-- Opening Marker --

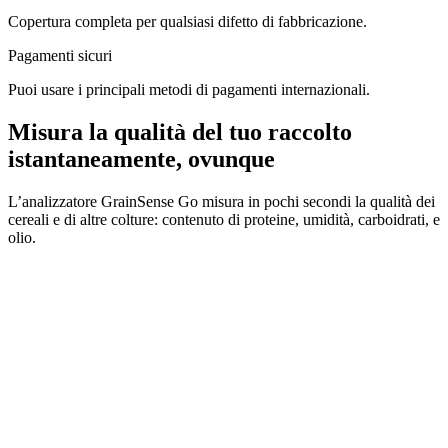
Copertura completa per qualsiasi difetto di fabbricazione.
Pagamenti sicuri​
Puoi usare i principali metodi di pagamenti internazionali.
Misura la qualità del tuo raccolto
istantaneamente, ovunque
L’analizzatore GrainSense Go misura in pochi secondi la qualità dei
cereali e di altre colture: contenuto di proteine, umidità, carboidrati, e
olio.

-- Closing Marker --

Task prompt
Reproduce only those lines of the entries above that run from the line with "cereali e di" to the final line.

Result of the exercise
cereali e di altre colture: contenuto di proteine, umidità, carboidrati, e
olio.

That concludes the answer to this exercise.